One that was often told was about the time Singapore fell to the Japanese and the interrogation of men that followed.
"They were tortured, burned with cigarettes, their heads held under water and they were beaten until they talked. If they worked for the British, they were taken away and killed."
But she remembers one happy tale her mother told.
"It is about how the New Zealand and Australian forces came, as bearers of good news, bringing food to the village and the news that the Japanese had surrendered," Mrs McTaggart said.
"Since young, I have always had a warm feeling about the New Zealand and Australian Army because of that story. I think those who died in Malaya should be remembered just as much as those who fought in the battle of Gallipoli."
Mrs McTaggart's mother, Hilda Wee, now 91, still lives in Singapore.

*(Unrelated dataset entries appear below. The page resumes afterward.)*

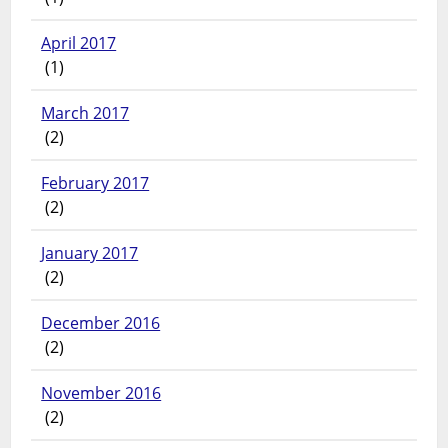
April 2017
(1)
March 2017
(2)
February 2017
(2)
January 2017
(2)
December 2016
(2)
November 2016
(2)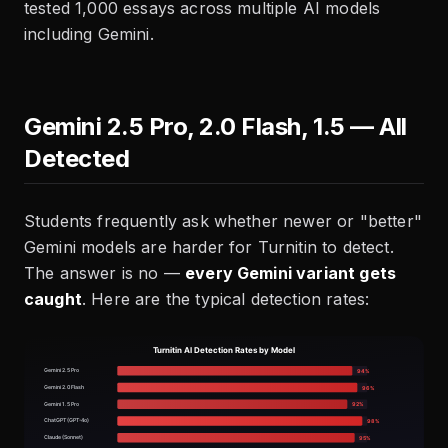
tested 1,000 essays across multiple AI models
including Gemini.
Gemini 2.5 Pro, 2.0 Flash, 1.5 — All
Detected
Students frequently ask whether newer or "better"
Gemini models are harder for Turnitin to detect.
The answer is no —
every Gemini variant gets
caught
. Here are the typical detection rates: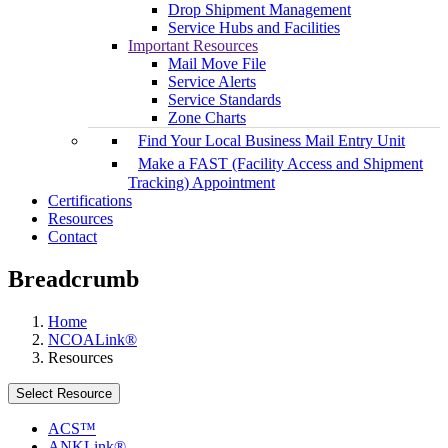
Drop Shipment Management
Service Hubs and Facilities
Important Resources
Mail Move File
Service Alerts
Service Standards
Zone Charts
Find Your Local Business Mail Entry Unit
Make a FAST (Facility Access and Shipment
Tracking) Appointment
Certifications
Resources
Contact
Breadcrumb
Home
NCOALink®
Resources
Select Resource
ACS™
ANKLink®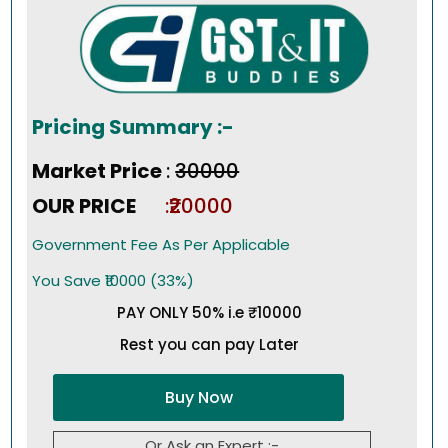
Pricing Summary :-
Market Price
:
₹30000
OUR PRICE
:₹20000
Government Fee As Per Applicable
You Save ₹10000 (33%)
PAY ONLY 50% i.e ₹10000
Rest you can pay Later
Buy Now
Or Ask an Expert :-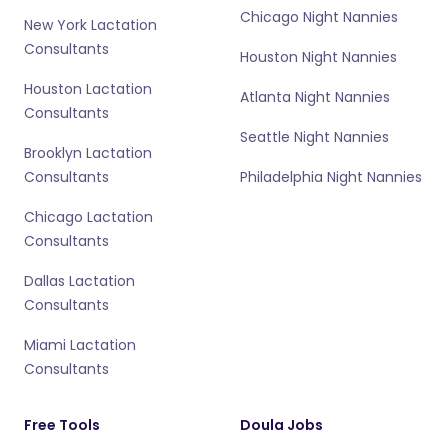
Chicago Night Nannies
New York Lactation
Consultants
Houston Night Nannies
Houston Lactation
Atlanta Night Nannies
Consultants
Seattle Night Nannies
Brooklyn Lactation
Consultants
Philadelphia Night Nannies
Chicago Lactation
Consultants
Dallas Lactation
Consultants
Miami Lactation
Consultants
Free Tools
Doula Jobs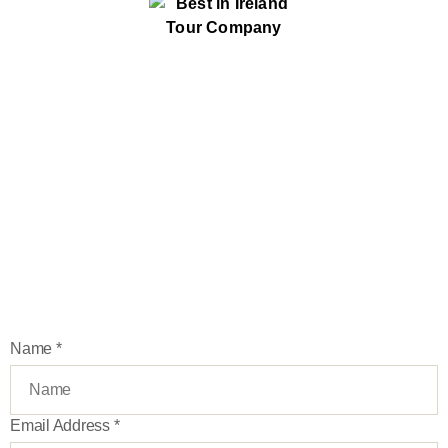
Stay up-to-date
Join our newsletter and be first to learn about our new
exclusive tours, deals and more
Name
*
Email Address
*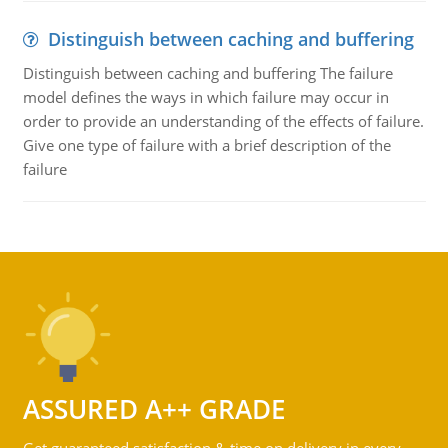
Distinguish between caching and buffering
Distinguish between caching and buffering The failure
model defines the ways in which failure may occur in
order to provide an understanding of the effects of failure.
Give one type of failure with a brief description of the
failure
ASSURED A++ GRADE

During the Japanese occupation, at least 300 people in her village died, mostly from malnutrition, beri-beri, malaria and other insect-borne diseases.
"I don't think many in this new generation can imagine the horrors of war," Mrs McTaggart said.
"Death is just an integral part of it, and those who were not killed or tortured to death died of starvation because there was not enough food," she said.
"My family did not starve, but the less fortunate people had to eat whatever they could find, such as wild fowl, snails, frogs and cats. My mother had to enter the jungle to catch monitor lizards, which were a delicacy."